A PATCH framework for Python.

JsonPatchX starts with RFC 6902 JSON Patch and goes farther when an API needs more than a generic patch document.

If all you want is standard JSON Patch, you can use JsonPatch and stop there. It is Pydantic-backed, standards-compliant, and intentionally easy to reach.

If PATCH is part of a public API contract, JsonPatchX gives you more structure: typed request models, validation before mutation, target-model revalidation after mutation, OpenAPI generated from the same operation models, and route-level control over which operations each endpoint accepts.

from jsonpatchx import JsonPatch, JsonPatchFor

patch = JsonPatch(
    [
        {"op": "replace", "path": "/status", "value": "active"},
    ]
)

UserPatch = JsonPatchFor[User]

That second line is the center of the project. It keeps JSON Patch on the wire, but turns the body into an explicit API contract.

Why this exists

RFC 6902 is good at what it set out to do. It gives you a standard document format for a sequence of patch operations and a media type for sending them over HTTP.

That still leaves a lot of practical API design questions open.

Many teams react by avoiding PATCH, or by using JSON Merge Patch when updates are simple enough that “just send the new object shape” feels easier. That is a reasonable trade-off a lot of the time. Merge Patch is a good fit for coarse object updates where array handling, explicit deletions, and per-operation semantics do not matter much.

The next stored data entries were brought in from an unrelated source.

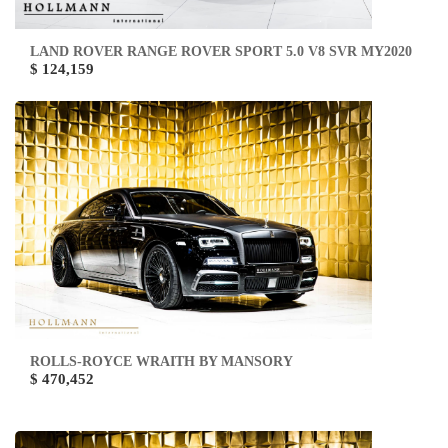
LAND ROVER RANGE ROVER SPORT 5.0 V8 SVR MY2020
$ 124,159
ROLLS-ROYCE WRAITH BY MANSORY
$ 470,452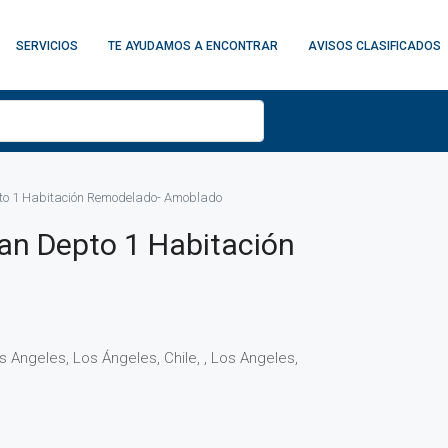
SERVICIOS
TE AYUDAMOS A ENCONTRAR
AVISOS CLASIFICADOS
to 1 Habitación Remodelado- Amoblado
an Depto 1 Habitación
s Angeles, Los Ángeles, Chile, , Los Angeles,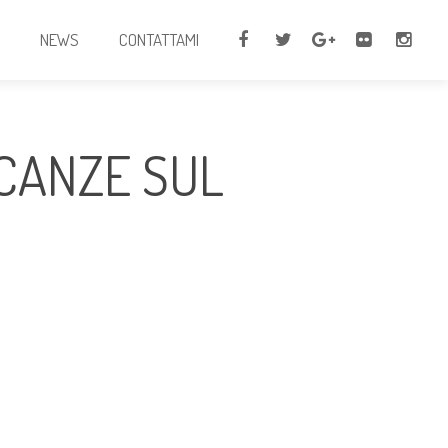
I
NEWS
CONTATTAMI
ACANZE SUL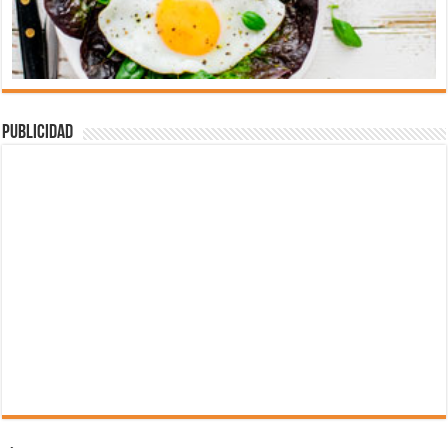
Publicidad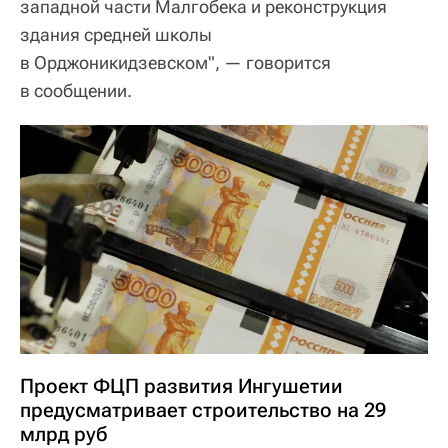
западной части Малгобека и реконструкция
здания средней школы
в Орджоникидзевском", — говорится
в сообщении.
Проект ФЦП развития Ингушетии
предусматривает строительство на 29
млрд руб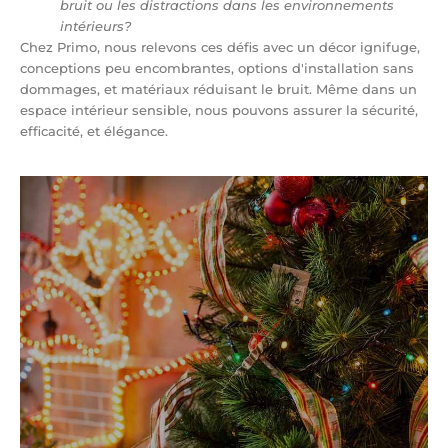
bruit ou les distractions dans les environnements
intérieurs?
Chez Primo, nous relevons ces défis avec un décor ignifuge,
conceptions peu encombrantes, options d'installation sans
dommages, et matériaux réduisant le bruit. Même dans un
espace intérieur sensible, nous pouvons assurer la sécurité,
efficacité, et élégance.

JsonPatchX is for the cases where they do.

Those cases show up quickly in real systems. Browser clients, internal tools, third-party integrations, and increasingly LLM-generated patches all cross trust boundaries. At that point, a route usually needs more than “send me a list of patch dicts and I’ll try to apply them.”

What changes when PATCH becomes a contract

Once PATCH is part of an API surface, you usually care about things like:

  • whether the request body is validated before mutation
  • whether the patched result is validated as the target model
  • whether OpenAPI matches what the route actually accepts
  • whether one endpoint should accept a smaller mutation vocabulary than another
  • whether repeated domain mutations should have their own named operations
  • whether exact-path addressing is enough, or query-style targeting would be clearer

That is the contract layer JsonPatchX adds.

It is still JSON Patch at the bottom. The difference is that the patch layer stops being anonymous.

Why not just use Merge Patch

Merge Patch stays attractive because it is simple to explain and simple to generate. For some APIs, that simplicity wins.

But it comes with different trade-offs. It is much less explicit about mutation intent. It gets awkward once arrays matter. It is not a good fit when you want operation-level policy, extension, or stable error semantics around specific kinds of mutations.

JsonPatchX is not trying to replace Merge Patch everywhere. It is for APIs that want the precision of patch operations, plus a cleaner way to govern them.

You do not have to buy into the whole vision

The User Guide starts with plain RFC 6902 because that keeps the moving parts small. That is a learning path, not a demand.

You can use JsonPatchX in layers:

  • use JsonPatch for plain standard JSON Patch
  • use JsonPatchFor[Target] when PATCH becomes part of a FastAPI contract
  • use JsonPatchFor[Target, Registry] when different endpoints or environments need different operation sets
  • add custom operations or JSONSelector only where the domain really needs them

That progression matters. JsonPatchX should feel usable on day one even if you never adopt the whole idea.

Where this is heading

JSON Patch has stayed deliberately small for a long time. JSONPath now has a standard. That makes this a good moment to experiment with richer PATCH contracts without throwing away the RFC core.

JsonPatchX is meant to be a serious place to do that.

Keep standard JSON Patch easy. Keep extensions explicit. Try better targeting, better operation semantics, and better governance in production-sized systems. Let the good ideas survive.